Otuzdan Onsekize

49 13 5
                                    

Düşünsene otuz yaşındasın;
İlkokul arkadaşlarının hepsi otuz yaşında.
Babanın baba olduğu,
Adamın adam olduğu yaştasın.
Bazıları da babalarının öldüğü yaştadır belki.

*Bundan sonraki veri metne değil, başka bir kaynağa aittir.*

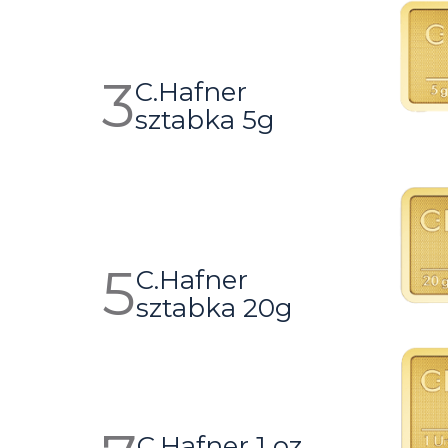
C.Hafner
sztabka 5g
C.Hafner
sztabka 20g
C.Hafner 1 oz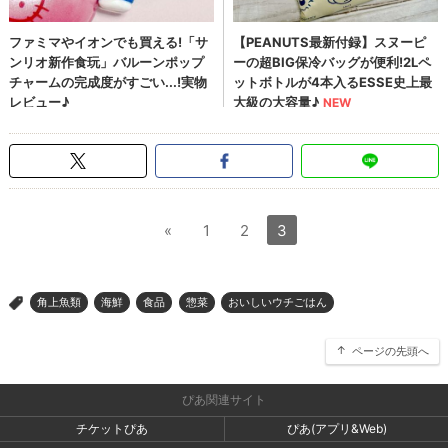
«
1
2
3
角上魚類
海鮮
食品
惣菜
おいしいウチごはん
>
ページの先頭へ
ぴあ関連サイト
チケットぴあ
ぴあ(アプリ&Web)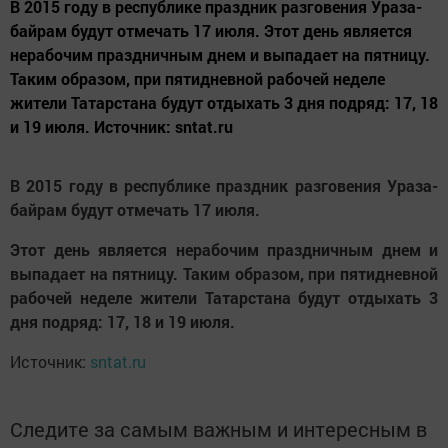
В 2015 году в республике праздник разговения Ураза-
байрам будут отмечать 17 июля. Этот день является
нерабочим праздничным днем и выпадает на пятницу.
Таким образом, при пятидневной рабочей неделе
жители Татарстана будут отдыхать 3 дня подряд: 17, 18
и 19 июля. Источник: sntat.ru
В 2015 году в республике праздник разговения Ураза-
байрам будут отмечать 17 июля.
Этот день является нерабочим праздничным днем и
выпадает на пятницу. Таким образом, при пятидневной
рабочей неделе жители Татарстана будут отдыхать 3
дня подряд: 17, 18 и 19 июля.
Источник:
sntat.ru
Следите за самым важным и интересным в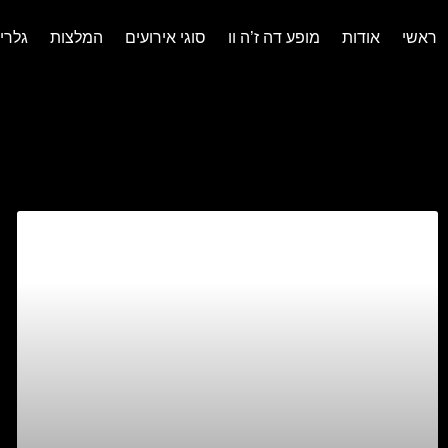
ראשי
אודות
מופע דה ז’ה וו
סוגי אירועים
המלצות
גלרי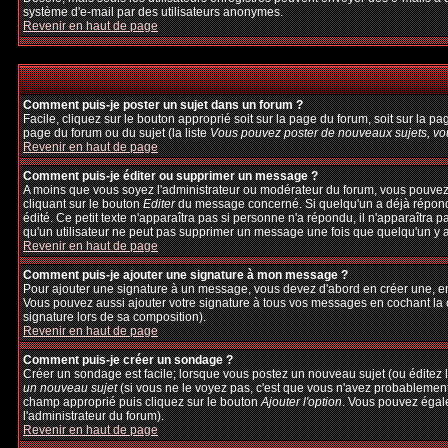
système d'e-mail par des utilisateurs anonymes.
Revenir en haut de page
Comment puis-je poster un sujet dans un forum ?
Facile, cliquez sur le bouton approprié soit sur la page du forum, soit sur la p
page du forum ou du sujet (la liste
Vous pouvez poster de nouveaux sujets, vou
Revenir en haut de page
Comment puis-je éditer ou supprimer un message ?
A moins que vous soyez l'administrateur ou modérateur du forum, vous pouvez
cliquant sur le bouton
Editer
du message concerné. Si quelqu'un a déjà répondu 
édité. Ce petit texte n'apparaîtra pas si personne n'a répondu, il n'apparaîtra 
qu'un utilisateur ne peut pas supprimer un message une fois que quelqu'un y 
Revenir en haut de page
Comment puis-je ajouter une signature à mon message ?
Pour ajouter une signature à un message, vous devez d'abord en créer une, en 
Vous pouvez aussi ajouter votre signature à tous vos messages en cochant la c
signature lors de sa composition).
Revenir en haut de page
Comment puis-je créer un sondage ?
Créer un sondage est facile; lorsque vous postez un nouveau sujet (ou éditez l
un nouveau sujet
(si vous ne le voyez pas, c'est que vous n'avez probablement
champ approprié puis cliquez sur le bouton
Ajouter l'option
. Vous pouvez égalem
l'administrateur du forum).
Revenir en haut de page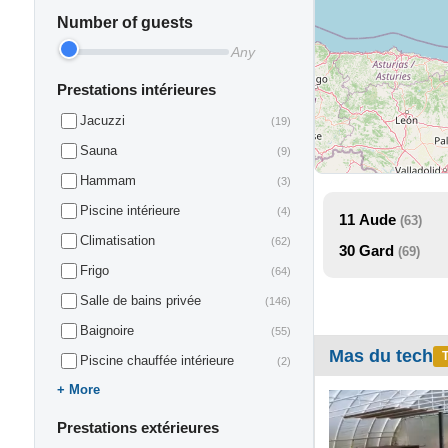
Number of guests
Any
Prestations intérieures
Jacuzzi
(19)
Sauna
(9)
Hammam
(3)
Piscine intérieure
(4)
11
Aude
(63)
Climatisation
(62)
30
Gard
(69)
Frigo
(64)
Salle de bains privée
(146)
Baignoire
(55)
Mas du tech
T
Piscine chauffée intérieure
(2)
More
Prestations extérieures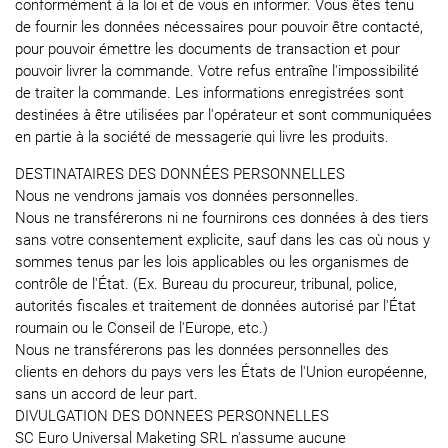
conformément à la loi et de vous en informer. Vous êtes tenu
de fournir les données nécessaires pour pouvoir être contacté,
pour pouvoir émettre les documents de transaction et pour
pouvoir livrer la commande. Votre refus entraîne l'impossibilité
de traiter la commande. Les informations enregistrées sont
destinées à être utilisées par l'opérateur et sont communiquées
en partie à la société de messagerie qui livre les produits.
DESTINATAIRES DES DONNÉES PERSONNELLES
Nous ne vendrons jamais vos données personnelles.
Nous ne transférerons ni ne fournirons ces données à des tiers
sans votre consentement explicite, sauf dans les cas où nous y
sommes tenus par les lois applicables ou les organismes de
contrôle de l'État. (Ex. Bureau du procureur, tribunal, police,
autorités fiscales et traitement de données autorisé par l'État
roumain ou le Conseil de l'Europe, etc.)
Nous ne transférerons pas les données personnelles des
clients en dehors du pays vers les États de l'Union européenne,
sans un accord de leur part.
DIVULGATION DES DONNEES PERSONNELLES
SC Euro Universal Maketing SRL n'assume aucune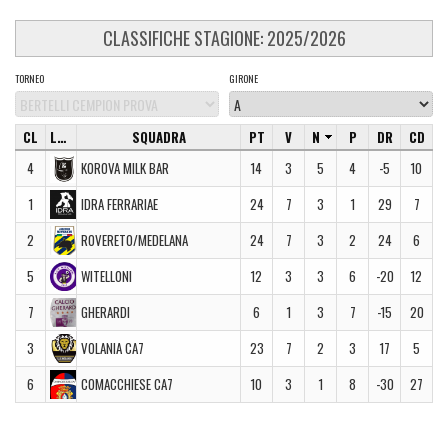
CLASSIFICHE STAGIONE: 2025/2026
TORNEO
GIRONE
CL
LOGO
SQUADRA
PT
V
N
P
DR
CD
4
KOROVA MILK BAR
14
3
5
4
-5
10
1
IDRA FERRARIAE
24
7
3
1
29
7
2
ROVERETO/MEDELANA
24
7
3
2
24
6
5
WITELLONI
12
3
3
6
-20
12
7
GHERARDI
6
1
3
7
-15
20
3
VOLANIA CA7
23
7
2
3
17
5
6
COMACCHIESE CA7
10
3
1
8
-30
27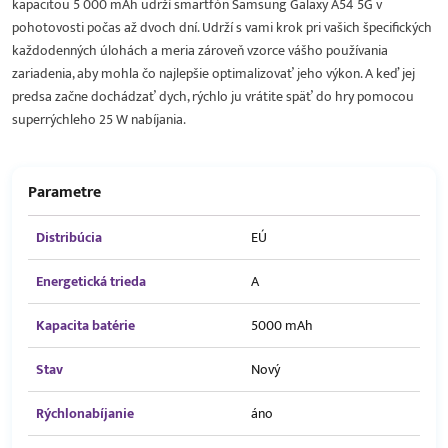
kapacitou 5 000 mAh udrží smartfón Samsung Galaxy A54 5G v
pohotovosti počas až dvoch dní. Udrží s vami krok pri vašich špecifických
každodenných úlohách a meria zároveň vzorce vášho používania
zariadenia, aby mohla čo najlepšie optimalizovať jeho výkon. A keď jej
predsa začne dochádzať dych, rýchlo ju vrátite späť do hry pomocou
superrýchleho 25 W nabíjania.
Parametre
Distribúcia
EÚ
Energetická trieda
A
Kapacita batérie
5000 mAh
Stav
Nový
Rýchlonabíjanie
áno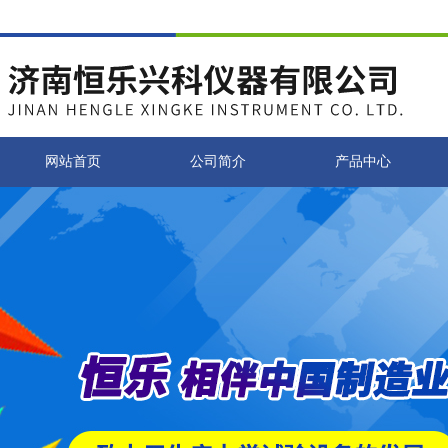
网站首页
公司简介
产品中心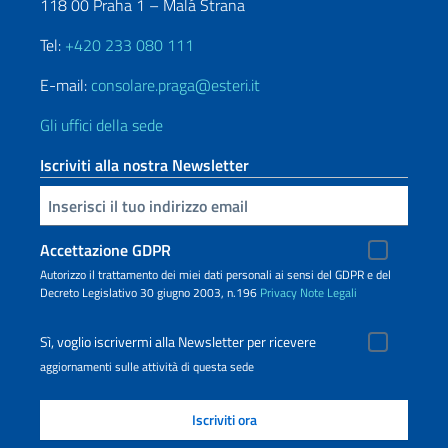
118 00 Praha 1 – Malá Strana
Tel:
+420 233 080 111
E-mail:
consolare.praga@esteri.it
Gli uffici della sede
Iscriviti alla nostra Newsletter
Inserisci la tua email
Accettazione GDPR
Autorizzo il trattamento dei miei dati personali ai sensi del GDPR e del
Decreto Legislativo 30 giugno 2003, n.196
Privacy
Note Legali
Sì, voglio iscrivermi alla Newsletter per ricevere
aggiornamenti sulle attività di questa sede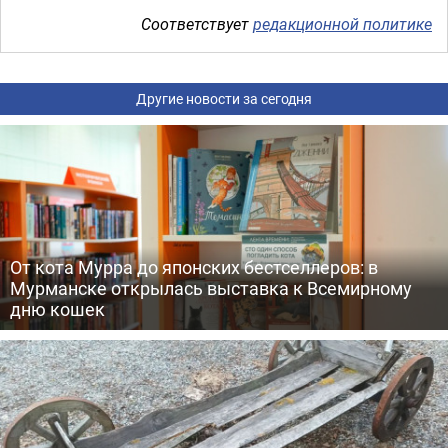
Соответствует
редакционной политике
Другие новости за сегодня
От кота Мурра до японских бестселлеров: в
Мурманске открылась выставка к Всемирному
дню кошек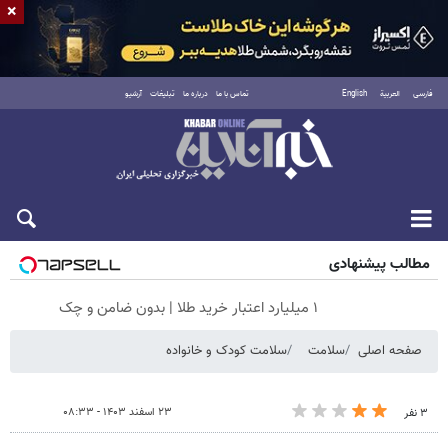
×
فارسی
العربية
English
تماس با ما
درباره ما
تبلیغات
آرشیو
جمعه ۱۶ مرداد ۱۴۰۵
مطالب پیشنهادی
۱ میلیارد اعتبار خرید طلا | بدون ضامن و چک
صفحه اصلی
سلامت
سلامت کودک‌ و خانواده
۲۳ اسفند ۱۴۰۳ - ۰۸:۳۳
۳ نفر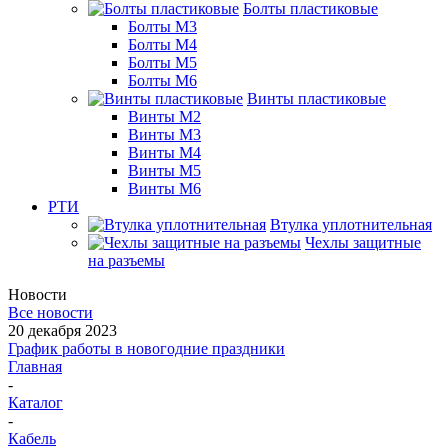
Болты пластиковые
Болты М3
Болты М4
Болты М5
Болты М6
Винты пластиковые
Винты М2
Винты М3
Винты М4
Винты М5
Винты М6
РТИ
Втулка уплотнительная
Чехлы защитные
на разъемы
Новости
Все новости
20 декабря 2023
График работы в новогодние праздники
Главная
-
Каталог
-
Кабель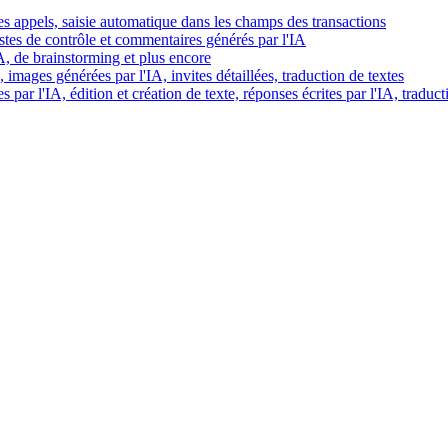
es appels, saisie automatique dans les champs des transactions
istes de contrôle et commentaires générés par l'IA
IA, de brainstorming et plus encore
images générées par l'IA, invites détaillées, traduction de textes
par l'IA, édition et création de texte, réponses écrites par l'IA, traduct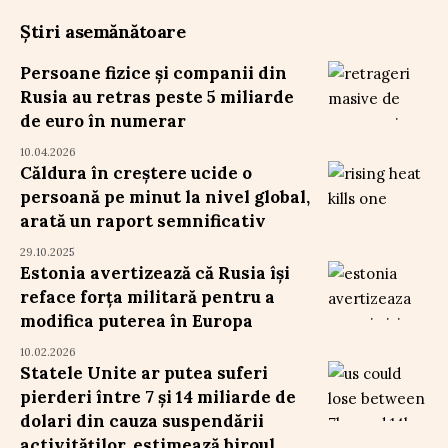
Știri asemănătoare
Persoane fizice și companii din
Rusia au retras peste 5 miliarde
de euro în numerar
10.04.2026
Căldura în creștere ucide o
persoană pe minut la nivel global,
arată un raport semnificativ
29.10.2025
Estonia avertizează că Rusia își
reface forța militară pentru a
modifica puterea în Europa
10.02.2026
Statele Unite ar putea suferi
pierderi între 7 și 14 miliarde de
dolari din cauza suspendării
activităților, estimează biroul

Belki bazı arkadaşların ölmüştür
Sivilleri hedef alan bir hain pusuda.
Belki bi kadın cinayeti, belki trafik kazasında.
Belki bazıları bir sonraki sene açmamışlardır gözlerini sabaha..
Otuz yaş bu...

Otuz yaş çok tuhaf bir şeymiş.
On sekizdeki mutluluk kadar burukluk,
On sekizdeki heyecan kadar telaş,
On sekizdeki hayaller kadar kırıklıklar...

Otuz yaş tuhaf bir şey.
On sekizdeki o heveslerini yaşayamadığını,
Zaten artık hevesinin de kalmadığını farkettiğin bir sene.
Yalnız kaldığında kursağında bir sızı hissedersin, içinde bi öf, bi öfke ama yüzünde vay be tebessümü...
Hayırlısı böyleymiş tesellisi verirsin kendine,
Kendin bile inanmasanda...
Ama inanmayı da çok istersin işte.

Bazen fotoğraflara bakarsın, eski arkadaşlarına
Ölenleri göreceksin ya da bir daha hiç görmediklerini...
Çocuğu olanlar olacak, bu yaşta senin elin hala boşken.
Bir de çocuğunuz olmasını hayal ettiğini, kucağında çocukla görürsün bazen.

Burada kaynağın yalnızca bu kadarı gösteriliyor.